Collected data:
'''

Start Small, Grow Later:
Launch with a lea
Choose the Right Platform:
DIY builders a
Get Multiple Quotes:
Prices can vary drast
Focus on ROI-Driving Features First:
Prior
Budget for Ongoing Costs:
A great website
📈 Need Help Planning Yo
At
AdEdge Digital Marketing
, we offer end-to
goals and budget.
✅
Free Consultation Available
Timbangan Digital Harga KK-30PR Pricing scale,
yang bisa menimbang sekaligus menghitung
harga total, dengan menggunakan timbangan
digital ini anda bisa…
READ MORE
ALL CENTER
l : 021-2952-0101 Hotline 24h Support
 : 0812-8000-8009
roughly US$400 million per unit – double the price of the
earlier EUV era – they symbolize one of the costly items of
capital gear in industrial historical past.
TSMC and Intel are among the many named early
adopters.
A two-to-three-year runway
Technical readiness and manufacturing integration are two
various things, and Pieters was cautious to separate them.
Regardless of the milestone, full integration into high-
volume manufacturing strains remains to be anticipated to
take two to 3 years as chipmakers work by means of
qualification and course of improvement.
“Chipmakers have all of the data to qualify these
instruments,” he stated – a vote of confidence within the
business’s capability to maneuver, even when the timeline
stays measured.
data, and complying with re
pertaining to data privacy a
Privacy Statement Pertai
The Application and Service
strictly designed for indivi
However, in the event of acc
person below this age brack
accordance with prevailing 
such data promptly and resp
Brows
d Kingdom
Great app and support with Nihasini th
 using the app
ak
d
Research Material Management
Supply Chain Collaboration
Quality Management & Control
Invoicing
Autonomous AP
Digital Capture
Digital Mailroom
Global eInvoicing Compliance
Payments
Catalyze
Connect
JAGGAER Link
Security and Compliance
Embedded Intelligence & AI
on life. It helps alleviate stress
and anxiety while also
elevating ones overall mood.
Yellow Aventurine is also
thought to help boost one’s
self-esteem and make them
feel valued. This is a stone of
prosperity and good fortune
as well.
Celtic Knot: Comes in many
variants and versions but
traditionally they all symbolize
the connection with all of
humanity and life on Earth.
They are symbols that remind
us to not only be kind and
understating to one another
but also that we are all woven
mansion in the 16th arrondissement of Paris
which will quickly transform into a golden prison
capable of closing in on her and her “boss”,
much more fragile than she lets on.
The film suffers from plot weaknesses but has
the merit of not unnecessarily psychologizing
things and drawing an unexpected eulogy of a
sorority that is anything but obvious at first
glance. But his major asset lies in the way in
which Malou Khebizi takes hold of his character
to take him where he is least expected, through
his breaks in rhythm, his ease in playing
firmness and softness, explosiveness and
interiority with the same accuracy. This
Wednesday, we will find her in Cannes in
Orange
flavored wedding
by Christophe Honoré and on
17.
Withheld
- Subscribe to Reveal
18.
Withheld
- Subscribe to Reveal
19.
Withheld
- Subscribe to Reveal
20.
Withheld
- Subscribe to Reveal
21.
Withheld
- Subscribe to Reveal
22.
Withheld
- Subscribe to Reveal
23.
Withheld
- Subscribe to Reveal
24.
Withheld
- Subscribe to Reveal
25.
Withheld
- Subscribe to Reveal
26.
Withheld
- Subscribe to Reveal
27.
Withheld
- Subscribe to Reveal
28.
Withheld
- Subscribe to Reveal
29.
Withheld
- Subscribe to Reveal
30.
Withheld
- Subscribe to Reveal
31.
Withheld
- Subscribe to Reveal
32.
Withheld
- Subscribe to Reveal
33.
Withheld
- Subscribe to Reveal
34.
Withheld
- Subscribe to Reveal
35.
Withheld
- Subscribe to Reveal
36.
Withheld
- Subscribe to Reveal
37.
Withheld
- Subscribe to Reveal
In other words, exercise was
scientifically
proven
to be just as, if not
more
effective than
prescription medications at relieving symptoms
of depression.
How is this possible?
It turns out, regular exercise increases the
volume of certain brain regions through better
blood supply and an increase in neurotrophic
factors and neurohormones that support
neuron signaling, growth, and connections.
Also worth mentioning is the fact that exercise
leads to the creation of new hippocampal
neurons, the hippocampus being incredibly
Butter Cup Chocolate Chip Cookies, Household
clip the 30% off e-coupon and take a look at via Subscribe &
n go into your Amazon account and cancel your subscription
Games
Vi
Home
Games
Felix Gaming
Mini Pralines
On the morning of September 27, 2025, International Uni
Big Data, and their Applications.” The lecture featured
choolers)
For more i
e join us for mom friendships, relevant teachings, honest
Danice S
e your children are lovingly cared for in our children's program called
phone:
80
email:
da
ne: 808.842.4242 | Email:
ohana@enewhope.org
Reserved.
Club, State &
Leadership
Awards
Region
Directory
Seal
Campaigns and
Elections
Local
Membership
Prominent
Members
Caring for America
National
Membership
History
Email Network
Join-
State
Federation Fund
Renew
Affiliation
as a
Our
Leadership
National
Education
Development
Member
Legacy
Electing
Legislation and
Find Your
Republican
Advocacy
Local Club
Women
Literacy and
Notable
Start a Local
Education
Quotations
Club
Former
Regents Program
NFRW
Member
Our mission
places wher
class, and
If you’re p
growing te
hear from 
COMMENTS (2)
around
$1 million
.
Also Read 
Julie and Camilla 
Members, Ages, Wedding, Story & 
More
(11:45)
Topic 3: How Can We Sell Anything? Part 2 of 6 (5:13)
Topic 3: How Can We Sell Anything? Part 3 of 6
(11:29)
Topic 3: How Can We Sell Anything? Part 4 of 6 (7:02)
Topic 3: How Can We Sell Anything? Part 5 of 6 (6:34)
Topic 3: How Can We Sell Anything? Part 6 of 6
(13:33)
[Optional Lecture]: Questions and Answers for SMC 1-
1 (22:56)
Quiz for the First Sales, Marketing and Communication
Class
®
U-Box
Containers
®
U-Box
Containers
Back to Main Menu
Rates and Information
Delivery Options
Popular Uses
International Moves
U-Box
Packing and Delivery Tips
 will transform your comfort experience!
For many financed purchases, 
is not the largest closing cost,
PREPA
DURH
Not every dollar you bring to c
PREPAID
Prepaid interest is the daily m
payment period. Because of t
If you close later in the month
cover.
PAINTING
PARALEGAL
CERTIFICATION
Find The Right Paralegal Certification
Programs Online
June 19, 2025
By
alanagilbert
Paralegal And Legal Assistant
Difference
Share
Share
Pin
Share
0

'''

### [What is needed]
Show each row above that contains the word "will", copying every such row in full.

### [Output]
which will quickly transform into a golden prison
Wednesday, we will find her in Cannes in
 will transform your comfort experience!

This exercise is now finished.